Комната следователя чуть больше камеры, ничего лишнего: письменный стол с настольной лампой, стул для следователя и второй, у двери, для допрашиваемого.
Следователь лет на пять старше Ромашкина, чисто выбритый, холеный красивый шатен, волосы лежат своими, не парикмахерскими волнами. Одет в форму политработника: петлицы без золотой окантовки, на рукавах звезды вместо шевронов. На петлицах три кубаря: значит, его звание политрук.
Следователь весело посмотрел на Василия и очень приветливо, будто продолжая прерванный разговор, сказал:
— Моя фамилия Иосифов, я буду вести ваше дело. — И сразу после этого перешел на ты. — Так за что же тебя, Вася, посадили?
Василий ожидал всего, чего угодно, только не такого вопроса. Он с искренним удивлением пожал плечами и ответил:
— Не знаю. Я в полной растерянности. Ничего не могу припомнить предосудительного.
— Значит, плохо вспоминал. Или скрываешь.

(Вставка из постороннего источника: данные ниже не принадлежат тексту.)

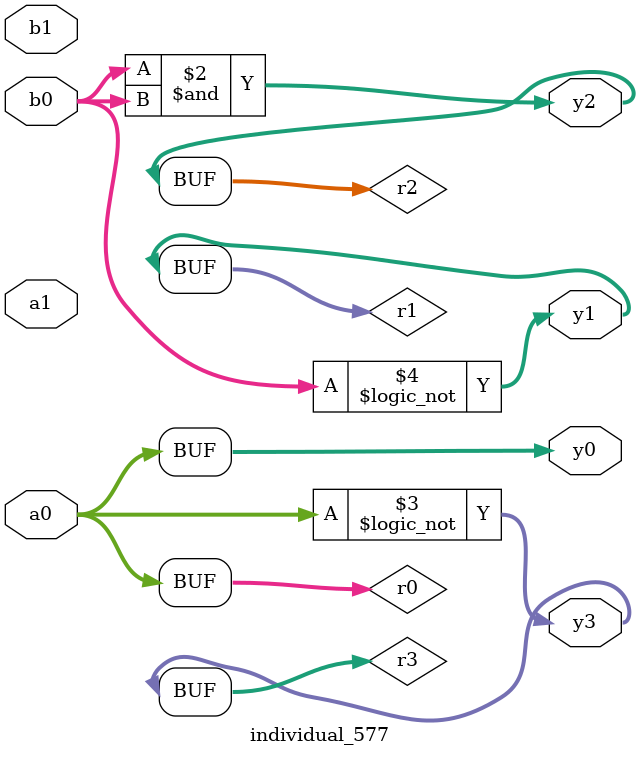
<source format=sv>
module individual_577(input logic [15:0] a1, input logic [15:0] a0, input logic [15:0] b1, input logic [15:0] b0, output logic [15:0] y3, output logic [15:0] y2, output logic [15:0] y1, output logic [15:0] y0);
logic [15:0] r0, r1, r2, r3; 
 always@(*) begin 
	 r0 = a0; r1 = a1; r2 = b0; r3 = b1; 
 	 r2  &=  b0 ;
 	 r3 = ! a0 ;
 	 r1 = ! b0 ;
 	 y3 = r3; y2 = r2; y1 = r1; y0 = r0; 
end
endmodule
</source>
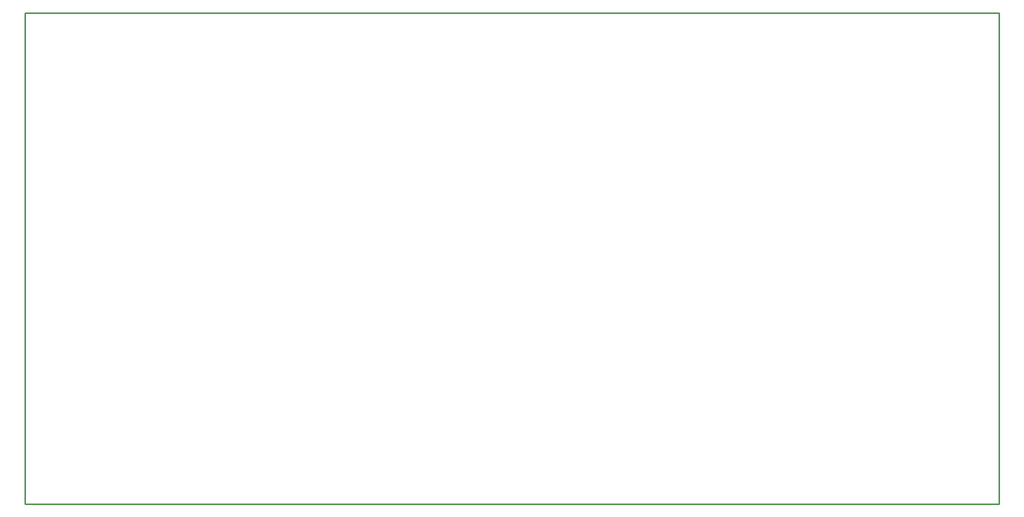
<source format=gbr>
G04 EAGLE Gerber RS-274X export*
G75*
%MOMM*%
%FSLAX34Y34*%
%LPD*%
%IN*%
%IPPOS*%
%AMOC8*
5,1,8,0,0,1.08239X$1,22.5*%
G01*
G04 Define Apertures*
%ADD10C,0.254000*%
D10*
X-63500Y147320D02*
X1587300Y147320D01*
X1587300Y980950D01*
X-63500Y980950D01*
X-63500Y147320D01*
M02*

</source>
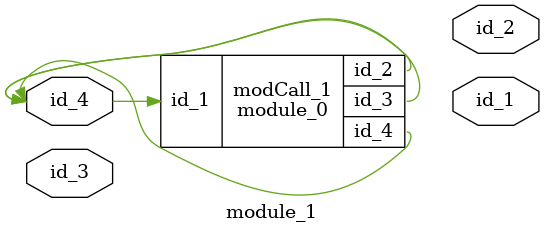
<source format=v>
module module_0 (
    id_1,
    id_2,
    id_3,
    id_4
);
  output wire id_4;
  inout wire id_3;
  inout wire id_2;
  input wire id_1;
  assign id_2 = id_1 - 1;
endmodule
module module_1 (
    id_1,
    id_2,
    id_3,
    id_4
);
  inout wire id_4;
  inout wire id_3;
  output wire id_2;
  output wire id_1;
  assign id_3[1] = id_4 ? 1'b0 : 1;
  module_0 modCall_1 (
      id_4,
      id_4,
      id_4,
      id_4
  );
  wire id_5;
  wire id_6;
  wire id_7;
endmodule

</source>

Ну, что же, дам тебе еще недельку, иди, подумай, может быть, вспомнишь.
Василий с ужасом представил: еще неделю в этом вонючем, душном подземелье, он даже встал со стула от волнения.
— Товарищ политрук, вы что, какая неделя, госэкзамены же скоро в училище.
— Садись! Во-первых, я тебе не товарищ, а гражданин следователь, во-вторых, об училище забудь. Это для тебя этап пройденный. Хотя нет, я не прав, об училище ты должен все хорошенько вспомнить и откровенно рассказать мне о своей преступной антисоветской деятельности.
Василий даже улыбнулся: наконец-то проясняется!
— О какой антисоветской деятельности вы говорите, товарищ… гражданин следователь, я что, враг, что ли? Вы меня с кем-то перепутали. Давайте побыстрее разберемся, и отпускайте меня. Надо же такое придумать — антисоветский деятель! Нашли врага. Я же комсомолец. Меня не только наша рота, все училище знает. Генерал несколько раз награждал. Нет, вы что-то путаете!
Следователь добро посмотрел на Ромашкина и доверительно молвил:
— Я и так тебе кое-что лишнее сказал. Не я тебе, а ты мне должен говорить о своих преступных делах. Открытое признание облегчит твою участь. Иди, подумай и вспомни все хорошенько. А главное, не запирайся. Ты должен понять — если ты здесь, значит, нам все известно.
Следователь вызвал конвоира и коротко приказал:
— Уведите.
Ромашкин от порога обернулся и с надеждой попросил:
— Если вам все известно, так давайте об этом говорить. Что известно? Я не чувствую за собой никакой вины.
— А ты, оказывается, хитрее, чем я думал. Значит, будем говорить о том, что нам известно? А о том, что нам пока не известно, ты будешь помалкивать?